Heroes of Hospice
Hospice of Santa Barbara (HSB) gave its 7th annual Heroes of Santa Barbara fundraiser at the Biltmore’s Coral Casino titled “Jewels by the Sea.” Even the dolphins came out to play during wine time, putting on their own show.
The silent auction was ecstatically beautiful – the long tables afloat with burlap for earth, driftwood from the ocean and turquoise fabric for the sea. There were 340 folks writing down bid numbers.
Emcees Beth Farnsworth and C.J. Ward welcomed all and began the program during lunch. As noted by UCSB executive director David Selberg, “Hospice has had a thirty percent growth last year and already a seventeen percent growth for part of this year.” The luncheon was to honor all the volunteers who give so much of their time.
---+---
### TASK SET
A. Copy the passage of the Heroes of Hospice article that opens with the words containing "The silent auction" and closes with "down bid numbers.".
B. Write the next part of the Heroes of Hospice article, picking up after its final sentence.
The items come from a separate source unrelated to the Heroes of Hospice article.

### Stored data
---+---
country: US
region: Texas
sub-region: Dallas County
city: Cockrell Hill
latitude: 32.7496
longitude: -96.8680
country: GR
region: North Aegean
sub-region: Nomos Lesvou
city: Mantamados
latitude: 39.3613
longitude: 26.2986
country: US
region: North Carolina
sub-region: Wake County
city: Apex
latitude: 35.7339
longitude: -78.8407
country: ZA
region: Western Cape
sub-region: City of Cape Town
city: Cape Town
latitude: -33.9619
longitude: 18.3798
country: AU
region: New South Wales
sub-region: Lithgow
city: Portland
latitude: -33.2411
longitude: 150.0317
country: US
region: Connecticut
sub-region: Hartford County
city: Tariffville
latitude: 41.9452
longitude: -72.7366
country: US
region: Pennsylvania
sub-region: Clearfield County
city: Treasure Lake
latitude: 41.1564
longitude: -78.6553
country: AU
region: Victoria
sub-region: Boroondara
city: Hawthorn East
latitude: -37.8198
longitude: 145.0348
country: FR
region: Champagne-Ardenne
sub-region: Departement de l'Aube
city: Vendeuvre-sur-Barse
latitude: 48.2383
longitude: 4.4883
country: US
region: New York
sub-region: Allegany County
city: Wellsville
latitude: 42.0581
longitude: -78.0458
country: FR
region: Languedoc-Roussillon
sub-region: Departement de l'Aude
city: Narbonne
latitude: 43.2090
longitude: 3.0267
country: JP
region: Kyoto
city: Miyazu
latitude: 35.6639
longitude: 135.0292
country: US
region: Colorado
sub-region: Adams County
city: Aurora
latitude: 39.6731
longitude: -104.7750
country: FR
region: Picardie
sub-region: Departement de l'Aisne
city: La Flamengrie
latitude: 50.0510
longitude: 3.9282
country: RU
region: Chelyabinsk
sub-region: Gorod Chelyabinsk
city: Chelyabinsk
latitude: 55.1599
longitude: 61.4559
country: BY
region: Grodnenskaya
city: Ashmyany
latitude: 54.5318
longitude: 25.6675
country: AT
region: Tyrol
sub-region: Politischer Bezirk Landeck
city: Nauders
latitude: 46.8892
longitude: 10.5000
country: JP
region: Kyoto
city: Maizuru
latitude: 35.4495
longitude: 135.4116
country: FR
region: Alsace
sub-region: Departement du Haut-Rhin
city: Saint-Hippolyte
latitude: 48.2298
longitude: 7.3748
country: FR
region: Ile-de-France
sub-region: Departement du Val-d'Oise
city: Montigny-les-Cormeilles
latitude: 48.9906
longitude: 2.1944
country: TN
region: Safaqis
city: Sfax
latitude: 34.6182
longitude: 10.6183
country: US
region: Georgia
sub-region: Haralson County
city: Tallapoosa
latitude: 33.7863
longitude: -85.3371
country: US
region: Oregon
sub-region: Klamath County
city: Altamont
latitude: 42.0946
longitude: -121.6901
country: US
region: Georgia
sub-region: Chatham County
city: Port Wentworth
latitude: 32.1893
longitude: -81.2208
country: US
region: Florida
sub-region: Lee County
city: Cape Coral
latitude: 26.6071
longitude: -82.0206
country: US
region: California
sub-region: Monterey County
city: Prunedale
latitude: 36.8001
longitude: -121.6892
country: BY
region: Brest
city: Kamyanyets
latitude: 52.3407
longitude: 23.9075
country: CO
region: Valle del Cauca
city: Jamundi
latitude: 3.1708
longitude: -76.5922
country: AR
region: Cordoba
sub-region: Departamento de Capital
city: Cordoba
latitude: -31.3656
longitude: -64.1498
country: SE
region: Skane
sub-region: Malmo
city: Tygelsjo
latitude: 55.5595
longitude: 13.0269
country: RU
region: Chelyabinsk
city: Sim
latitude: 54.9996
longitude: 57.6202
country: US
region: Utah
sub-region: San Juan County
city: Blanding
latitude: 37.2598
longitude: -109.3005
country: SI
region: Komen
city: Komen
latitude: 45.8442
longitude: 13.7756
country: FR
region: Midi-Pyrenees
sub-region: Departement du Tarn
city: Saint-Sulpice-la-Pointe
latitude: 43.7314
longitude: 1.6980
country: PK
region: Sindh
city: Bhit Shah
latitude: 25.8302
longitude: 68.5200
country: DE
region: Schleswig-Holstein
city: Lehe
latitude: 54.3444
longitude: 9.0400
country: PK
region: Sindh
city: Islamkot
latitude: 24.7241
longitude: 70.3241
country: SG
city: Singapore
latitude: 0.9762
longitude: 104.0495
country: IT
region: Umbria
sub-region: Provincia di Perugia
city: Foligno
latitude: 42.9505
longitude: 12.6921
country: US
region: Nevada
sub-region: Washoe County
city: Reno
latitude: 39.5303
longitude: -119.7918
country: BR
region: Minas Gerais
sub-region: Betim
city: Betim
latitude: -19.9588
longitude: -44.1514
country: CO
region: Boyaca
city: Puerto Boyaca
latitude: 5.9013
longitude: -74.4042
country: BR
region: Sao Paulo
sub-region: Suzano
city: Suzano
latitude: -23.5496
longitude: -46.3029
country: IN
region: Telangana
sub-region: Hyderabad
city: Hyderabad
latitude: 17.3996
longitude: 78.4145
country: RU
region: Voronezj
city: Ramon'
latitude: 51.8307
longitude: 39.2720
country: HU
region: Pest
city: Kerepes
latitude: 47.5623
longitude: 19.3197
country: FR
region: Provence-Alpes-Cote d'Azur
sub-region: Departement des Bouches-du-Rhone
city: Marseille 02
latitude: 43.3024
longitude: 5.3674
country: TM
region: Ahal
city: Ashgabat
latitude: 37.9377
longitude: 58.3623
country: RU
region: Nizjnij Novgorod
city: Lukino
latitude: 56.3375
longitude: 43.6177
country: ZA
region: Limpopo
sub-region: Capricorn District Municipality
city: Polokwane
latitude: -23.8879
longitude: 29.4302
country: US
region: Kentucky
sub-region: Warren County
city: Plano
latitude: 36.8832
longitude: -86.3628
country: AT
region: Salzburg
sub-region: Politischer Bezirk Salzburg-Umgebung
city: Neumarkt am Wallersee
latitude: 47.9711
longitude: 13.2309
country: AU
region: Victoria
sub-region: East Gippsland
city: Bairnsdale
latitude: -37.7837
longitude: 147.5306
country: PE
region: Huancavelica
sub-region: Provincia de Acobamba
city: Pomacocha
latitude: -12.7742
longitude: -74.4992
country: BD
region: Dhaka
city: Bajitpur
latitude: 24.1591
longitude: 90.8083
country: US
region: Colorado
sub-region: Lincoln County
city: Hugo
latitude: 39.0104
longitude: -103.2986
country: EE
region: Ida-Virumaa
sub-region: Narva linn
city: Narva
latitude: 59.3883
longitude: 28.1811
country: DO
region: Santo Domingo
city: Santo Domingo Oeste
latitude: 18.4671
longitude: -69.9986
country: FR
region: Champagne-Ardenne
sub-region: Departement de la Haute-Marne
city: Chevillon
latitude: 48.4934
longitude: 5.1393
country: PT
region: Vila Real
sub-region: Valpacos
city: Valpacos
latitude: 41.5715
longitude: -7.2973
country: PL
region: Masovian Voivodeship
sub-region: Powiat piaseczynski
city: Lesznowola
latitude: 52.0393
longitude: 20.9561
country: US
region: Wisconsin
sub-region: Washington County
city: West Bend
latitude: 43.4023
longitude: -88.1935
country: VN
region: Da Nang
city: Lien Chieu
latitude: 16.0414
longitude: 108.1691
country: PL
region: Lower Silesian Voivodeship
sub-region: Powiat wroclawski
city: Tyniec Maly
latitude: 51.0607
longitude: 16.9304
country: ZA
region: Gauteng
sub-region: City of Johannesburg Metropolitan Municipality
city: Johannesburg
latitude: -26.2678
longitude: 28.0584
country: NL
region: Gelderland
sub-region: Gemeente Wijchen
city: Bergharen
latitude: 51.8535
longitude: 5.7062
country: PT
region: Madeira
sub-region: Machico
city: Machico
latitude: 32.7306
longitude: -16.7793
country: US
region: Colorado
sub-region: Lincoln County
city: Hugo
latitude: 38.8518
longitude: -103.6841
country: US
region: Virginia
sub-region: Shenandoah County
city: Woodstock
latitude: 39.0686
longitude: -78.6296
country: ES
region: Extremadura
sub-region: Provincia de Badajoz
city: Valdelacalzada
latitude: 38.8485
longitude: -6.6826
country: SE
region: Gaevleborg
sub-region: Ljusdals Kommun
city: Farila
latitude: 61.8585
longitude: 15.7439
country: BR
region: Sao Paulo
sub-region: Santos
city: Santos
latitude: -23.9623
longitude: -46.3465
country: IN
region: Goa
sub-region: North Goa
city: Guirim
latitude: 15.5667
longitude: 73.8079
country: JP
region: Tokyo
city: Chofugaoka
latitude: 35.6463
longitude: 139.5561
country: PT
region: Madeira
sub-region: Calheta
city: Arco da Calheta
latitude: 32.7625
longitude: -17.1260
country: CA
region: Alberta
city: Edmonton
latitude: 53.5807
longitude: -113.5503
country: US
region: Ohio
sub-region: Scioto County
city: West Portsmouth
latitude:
---+---
### EXPECTED OUTPUTS
A.
The silent auction was ecstatically beautiful – the long tables afloat with burlap for earth, driftwood from the ocean and turquoise fabric for the sea. There were 340 folks writing down bid numbers.

B.
The Legacy Award went to the James S. Bower Foundation that makes grants to groups who believe there will be a healthier world with compassionate action and social change. The Foundation is committed to reducing physical, emotional, spiritual and social pain in the face of death. They aid the end of life process for the dying and their families and friends. The foundation president is Jon Clark and board chair is Harvey Bottelsen.
The Partnership Award went to Suzanne Grimmesey. As Chief Quality Care and Strategy Officer for the Santa Barbara County Department of Behavioral Wellness, she led the team that was formed after the Thomas Fire and debris flow. The team was made up of 13 agencies including HSB. It allowed HSB to connect with community members all over town. They helped people who had lost their homes and loved ones.
The Volunteer Award: No One Dies Alone Program was awarded to VNHC volunteer Maria Miller, Joanne Deck VNHC volunteer manager, Nicole Romasanta HSB director of volunteer services, and Gwen Dawson HSB volunteer. If someone is dying with no one around, this team adds their presence and help.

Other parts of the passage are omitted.